The CT AIDS Resource Coalition announces National Women and Girls HIV/AIDS Awareness Day, Wednesday, March 10, 2010. This event is a nationwide initiative commemorated on March 10th every year to raise awareness of the increasing impact of HIV/AIDS on women and girls.

According to the Centers for Disease Control, every 35 minutes, a woman tests positive for HIV in the United States. More and more women have become infected with HIV since it was first reported in the early 1980s.
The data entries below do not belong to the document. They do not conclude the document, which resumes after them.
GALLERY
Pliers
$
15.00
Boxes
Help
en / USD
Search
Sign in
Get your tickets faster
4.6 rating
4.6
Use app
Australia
“HIV/AIDS continues to be a major concern for women in our state”, said Shawn M. Lang, Director of Public Policy for the Connecticut AIDS Resource Coalition. “Women may become unknowingly infected. We’re encouraging all women and girls to get routinely tested for HIV as part of their annual medical exams.”
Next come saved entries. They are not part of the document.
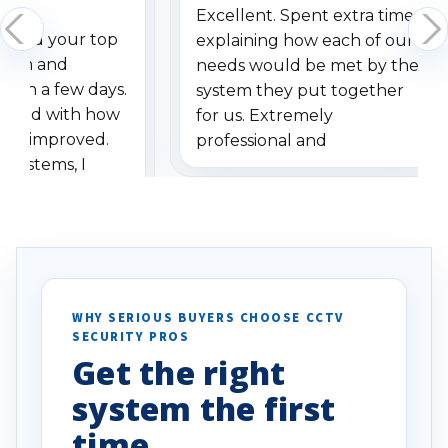
Excellent. Spent extra time
dered your top
explaining how each of our
stem and
needs would be met by the
ithin a few days.
system they put together
ressed with how
for us. Extremely
has improved.
professional and
 systems, I
understanding when we
eive so many
had to call once we
ve motion
received our items. Highly
. I really love the
recommend them to others.
otion alerts
ses specifically
d vehicles. I
WHY SERIOUS BUYERS CHOOSE CCTV
SECURITY PROS
has been a huge
Get the right
Well done!
system the first
time.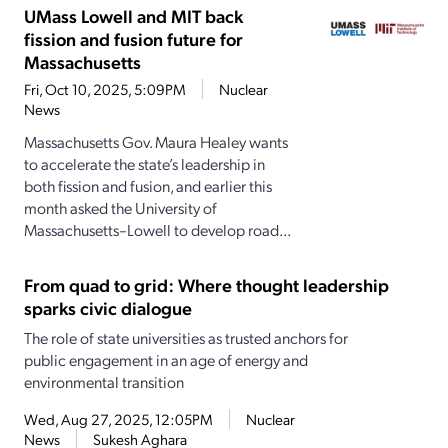
UMass Lowell and MIT back
fission and fusion future for
Massachusetts
Fri, Oct 10, 2025, 5:09PM
Nuclear
News
Massachusetts Gov. Maura Healey wants
to accelerate the state’s leadership in
both fission and fusion, and earlier this
month asked the University of
Massachusetts–Lowell to develop road...
From quad to grid: Where thought leadership
sparks civic dialogue
The role of state universities as trusted anchors for
public engagement in an age of energy and
environmental transition
Wed, Aug 27, 2025, 12:05PM
Nuclear
News
Sukesh Aghara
In Connecticut, women account for 30% of all people living with HIV/AIDS. Nationally, this places Connecticut first in AIDS cases among women.

“Most people don’t think about it but HIV/AIDS is a women’s issue, and yet women account for 25 percent of all new HIV/AIDS diagnoses in the country, making women the fastest-growing demographic affected,” said Teresa C. Younger, Executive Director of the Connecticut General Assembly’s Permanent Commission on the Status of Women (PCSW). “HIV/AIDS is the leading cause of death for African American women aged 25 to 34.”
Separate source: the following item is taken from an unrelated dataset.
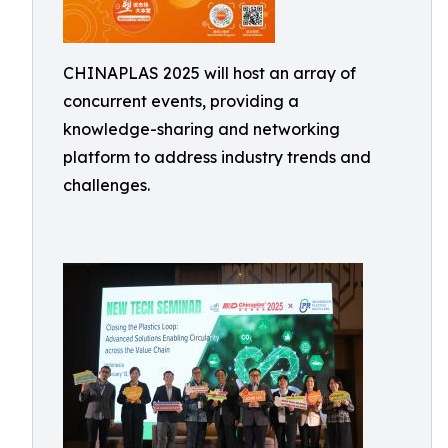
CHINAPLAS 2025 will host an array of
concurrent events, providing a
knowledge-sharing and networking
platform to address industry trends and
challenges.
According to PCSW research, although Blacks/African-Americans and Hispanics represent 9.1% and 9.4% of Connecticut’s population, respectively, 62.3% of reported AIDS cases and 65.9% of reported HIV infections are among these populations. Among women, the disparities are even more dramatic, with Black/African-American and Hispanic women representing 70.2% of females with AIDS, and 72.3% of females with HIV infection.

“It is unfortunate but true that women and people of color are disproportionately affected by the HIV/AIDS epidemic in Connecticut,” said Younger. “It is essential that women break through any cultural barriers and fears and get tested. National Women and Girls HIV/AIDS Awareness Day gives women the opportunity to put our health first. We, as women have an obligation to take care of ourselves and take the lead to get tested.”